Records from a collection:

-------------------------

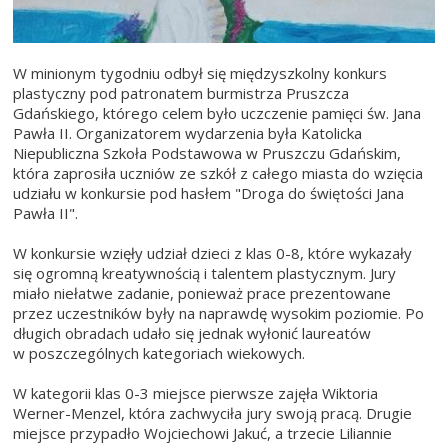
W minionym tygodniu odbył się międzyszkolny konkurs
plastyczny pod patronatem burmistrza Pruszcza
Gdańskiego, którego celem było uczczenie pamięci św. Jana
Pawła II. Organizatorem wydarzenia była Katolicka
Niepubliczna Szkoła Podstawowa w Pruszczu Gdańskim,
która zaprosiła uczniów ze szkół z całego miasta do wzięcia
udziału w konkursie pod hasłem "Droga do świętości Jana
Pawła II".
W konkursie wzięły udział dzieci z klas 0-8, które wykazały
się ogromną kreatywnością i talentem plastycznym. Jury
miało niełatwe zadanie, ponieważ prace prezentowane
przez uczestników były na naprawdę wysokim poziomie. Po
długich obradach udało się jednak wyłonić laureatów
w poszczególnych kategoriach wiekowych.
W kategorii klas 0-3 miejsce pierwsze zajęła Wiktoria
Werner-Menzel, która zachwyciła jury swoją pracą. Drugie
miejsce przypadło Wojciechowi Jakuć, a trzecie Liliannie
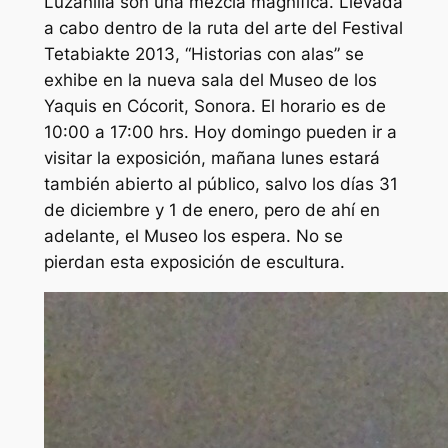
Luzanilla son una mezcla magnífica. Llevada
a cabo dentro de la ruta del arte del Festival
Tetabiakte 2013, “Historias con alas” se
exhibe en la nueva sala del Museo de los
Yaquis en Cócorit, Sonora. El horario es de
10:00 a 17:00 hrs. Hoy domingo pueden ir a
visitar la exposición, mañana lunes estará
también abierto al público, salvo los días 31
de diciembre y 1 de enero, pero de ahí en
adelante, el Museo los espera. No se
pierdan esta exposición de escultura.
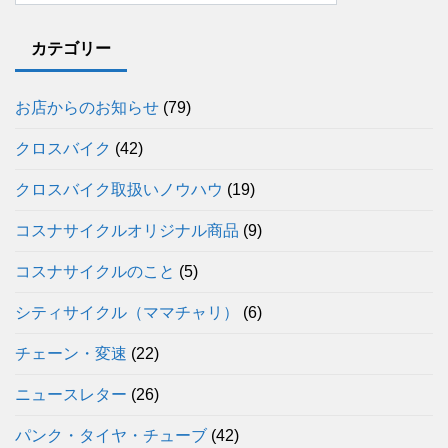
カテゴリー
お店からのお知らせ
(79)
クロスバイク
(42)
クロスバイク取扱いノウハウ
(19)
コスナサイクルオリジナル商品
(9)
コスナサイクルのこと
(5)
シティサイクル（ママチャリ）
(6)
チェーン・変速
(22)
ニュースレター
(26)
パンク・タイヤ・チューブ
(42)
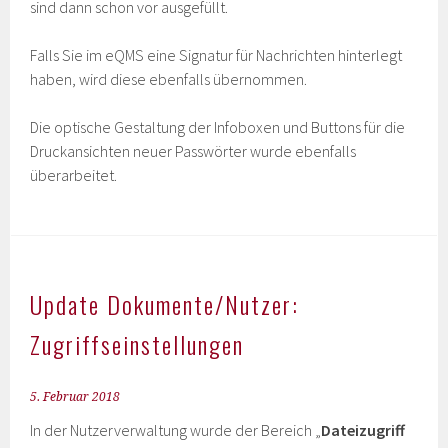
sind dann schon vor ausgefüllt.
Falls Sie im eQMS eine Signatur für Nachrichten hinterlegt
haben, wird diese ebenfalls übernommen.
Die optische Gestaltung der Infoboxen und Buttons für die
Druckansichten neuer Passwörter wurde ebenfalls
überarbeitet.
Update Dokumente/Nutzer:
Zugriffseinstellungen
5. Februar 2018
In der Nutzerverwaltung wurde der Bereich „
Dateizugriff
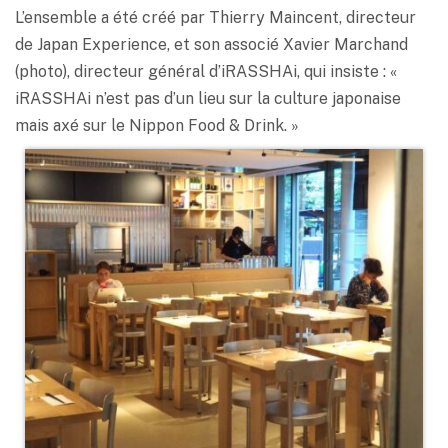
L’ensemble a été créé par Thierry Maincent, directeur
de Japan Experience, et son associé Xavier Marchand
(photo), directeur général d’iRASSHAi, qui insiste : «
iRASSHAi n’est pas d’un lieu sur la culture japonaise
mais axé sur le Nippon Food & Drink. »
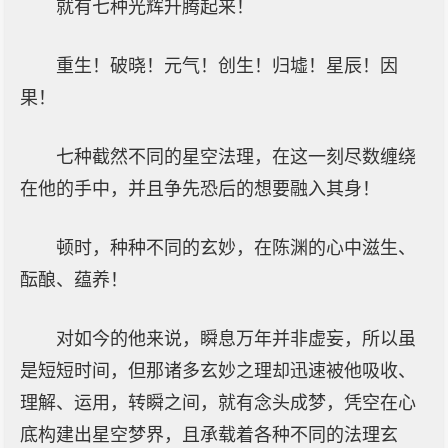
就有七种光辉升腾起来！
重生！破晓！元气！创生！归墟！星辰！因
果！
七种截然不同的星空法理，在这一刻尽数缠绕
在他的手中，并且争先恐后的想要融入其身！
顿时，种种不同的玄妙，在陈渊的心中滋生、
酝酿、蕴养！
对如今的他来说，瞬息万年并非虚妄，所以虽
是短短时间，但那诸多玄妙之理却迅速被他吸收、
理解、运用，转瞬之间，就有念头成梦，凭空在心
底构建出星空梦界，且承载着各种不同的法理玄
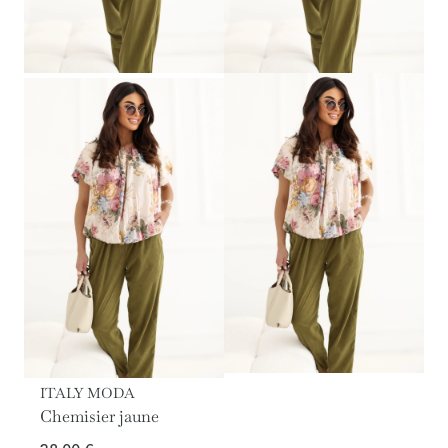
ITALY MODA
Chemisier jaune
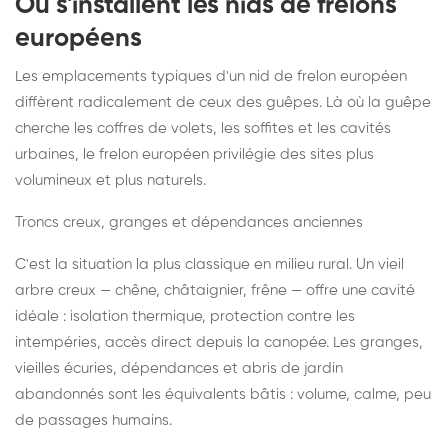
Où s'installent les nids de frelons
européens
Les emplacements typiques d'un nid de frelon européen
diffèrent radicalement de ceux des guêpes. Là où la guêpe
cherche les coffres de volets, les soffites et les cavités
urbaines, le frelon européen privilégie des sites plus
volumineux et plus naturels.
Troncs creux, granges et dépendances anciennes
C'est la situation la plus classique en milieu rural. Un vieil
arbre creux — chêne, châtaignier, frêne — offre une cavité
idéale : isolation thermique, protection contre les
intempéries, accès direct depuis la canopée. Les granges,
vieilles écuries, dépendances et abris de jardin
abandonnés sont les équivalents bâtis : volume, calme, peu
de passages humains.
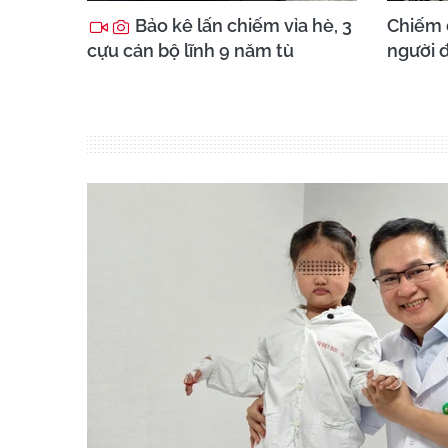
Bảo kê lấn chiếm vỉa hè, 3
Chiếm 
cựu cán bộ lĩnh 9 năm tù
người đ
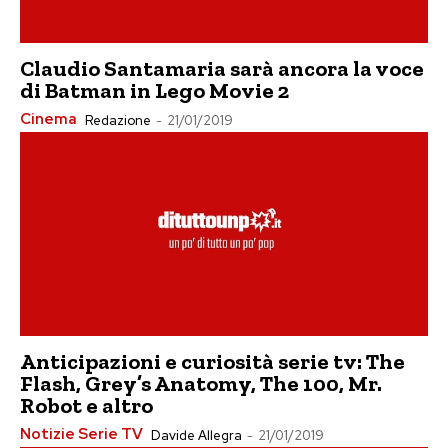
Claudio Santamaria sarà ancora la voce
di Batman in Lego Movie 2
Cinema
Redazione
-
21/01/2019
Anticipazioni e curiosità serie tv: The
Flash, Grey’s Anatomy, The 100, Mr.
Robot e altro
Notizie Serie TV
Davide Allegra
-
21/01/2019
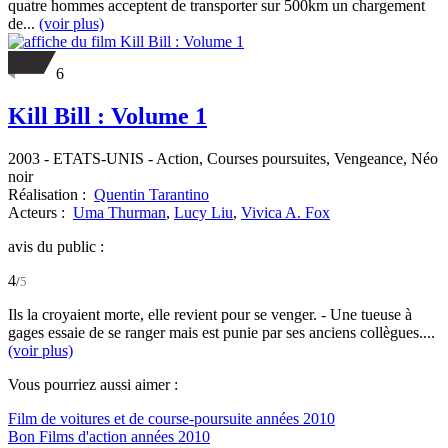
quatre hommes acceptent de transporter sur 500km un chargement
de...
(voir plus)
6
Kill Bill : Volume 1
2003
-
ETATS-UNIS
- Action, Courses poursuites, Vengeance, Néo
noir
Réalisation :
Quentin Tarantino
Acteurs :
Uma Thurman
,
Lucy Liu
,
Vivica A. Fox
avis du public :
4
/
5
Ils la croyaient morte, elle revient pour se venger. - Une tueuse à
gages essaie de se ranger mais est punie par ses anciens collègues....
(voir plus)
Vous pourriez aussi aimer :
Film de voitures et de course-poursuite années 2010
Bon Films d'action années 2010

-------------------------

Write out only those lines of the entries that lie between the line containing "gages essaie de" and the last line, inclusive, reproducing them exactly.

* RESPONSE FOR THIS EXERCISE *
gages essaie de se ranger mais est punie par ses anciens collègues....
(voir plus)
Vous pourriez aussi aimer :
Film de voitures et de course-poursuite années 2010
Bon Films d'action années 2010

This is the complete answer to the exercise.